On the audio side the O!Play will handle MP3, WAV, AAC, OGG, FLAC and AIFF files. On the picture side it'll display JPEG, BMP, PNG, GIF and TIFF files. Video formats supported include MPEG-1/2/4, RM/RMVB, VC-1 and H.264 with file extensions of .mp4, .mov, .xvid, .avi, .divx, .asf, .wmv, .mkv, .rm, .rmvb, .flv, .ts, .m2ts, .dat, .mpg or .vob. That's a pretty extensive list that should keep all but the most finicky of consumers happy especially as it'll output at up to 1080p resolution, dependent of course on the original source file.

Actual connectivity on the O!Play isn't particularly extensive, but then boxes this size don't typically have a lot of space for connections. It'll do composite video and stereo audio via RCA, S/PDIF out for audio if you've got it or HDMI for the whole shebang in one single cable.

Where the O!Play's connectivity does stand out in is where you get files from. There's a USB port on the side, and it'll read from both flash and suitably powered mechanical hard-disk drives. It's also got an eSATA port on the same side if you want to push serious high quality material as fast as possible out. It'll talk to a NAS or theoretically to a Windows PC or Mac via a wired Ethernet port out the back. The one feature you won't find on the O!Play is any kind of integrated wireless.

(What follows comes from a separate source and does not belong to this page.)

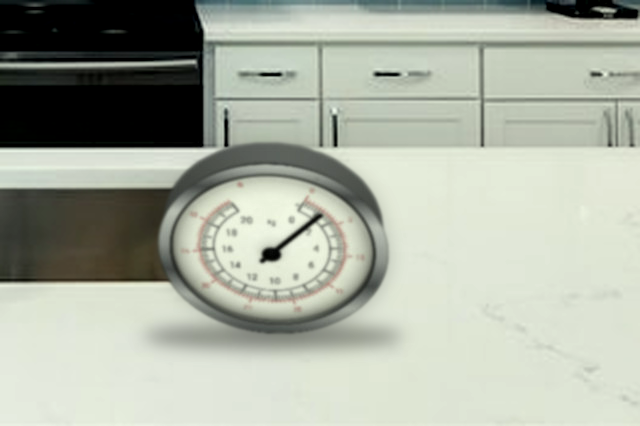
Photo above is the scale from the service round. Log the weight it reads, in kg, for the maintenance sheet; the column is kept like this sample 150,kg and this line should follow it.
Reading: 1,kg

You could if you had to get around that with a wireless bridge.


OK, so the O!Play has lots of mooted file compatibility in its corner. But media streamers are all pretty much the same, right? Simple little playback boxes with generally awful or inconsistent and slow GUIs.

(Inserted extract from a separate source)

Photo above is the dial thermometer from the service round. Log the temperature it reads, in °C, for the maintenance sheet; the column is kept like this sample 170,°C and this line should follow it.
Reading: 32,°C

Except, as we discovered, the O!Play, which sports a slick, quick and easy to understand interface for choosing your media type and where you want to play it back from. A rotating circular interface first picks your media type, and then you pick from any connected source, or from your home network if connected. From that point the GUI gets a little less visually exciting, but that's largely because it dedicates a large quantity of the screen to file previews, which play automatically on the right-hand side of the screen. One odd little omission with the O!Play's file support is that it doesn't read ID3 file tags at all. If your music library doesn't have obvious actual file names, you might find this a bit of a problem.

That aside though, the O!Play handled every file we threw at it with ease. The remote worked well from a variety of angles, and its large (but not inconveniently so) size meant it wasn't easily lost. It spotted all of our network shares with a minimum of fuss, and connecting via Homeplug compliant Ethernet over power devices we could simply stream all types of content to a connected screen.

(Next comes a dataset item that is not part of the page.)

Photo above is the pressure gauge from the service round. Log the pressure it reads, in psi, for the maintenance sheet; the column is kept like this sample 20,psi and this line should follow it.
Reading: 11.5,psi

When connected via the LAN, you'll periodically get a network speed update, although only in the network menus and not during playback. It's a nice little touch that makes it pretty clear if your current network connections really are up to scratch for playing back that HD content, or if you'd be better off just sticking to those low-resolution downloaded YouTube files instead.

So far so good, but we did hit one critical problem with the O!Play, and that came when we switched from streaming from a NAS to streaming from a Windows PC. No matter what we tried, the O!Play resolutely reported an incorrect log-in when attempting to connect to a Windows 7 PC or a Snow Leopard Mac. Asus' site listed a firmware upgrade which we installed, and while that added some new folder options, it still didn't fix our streaming woes, despite apparently adding Windows 7 support. Searching online suggests we're not the only ones with this particular problem, although it's not universal, and we did hit some reports of it working. We certainly couldn't get it up and running.

The lack of easy Windows/Mac streaming is a major bugbear with the O!Play, as otherwise we were extremely impressed with it, especially at the asking price. If Windows/Mac streaming worked, this would be an easy Editors' Choice. Without it, it's still a highly recommended option for those wanting to display video from USB/eSATA connected drives and compatible NAS systems.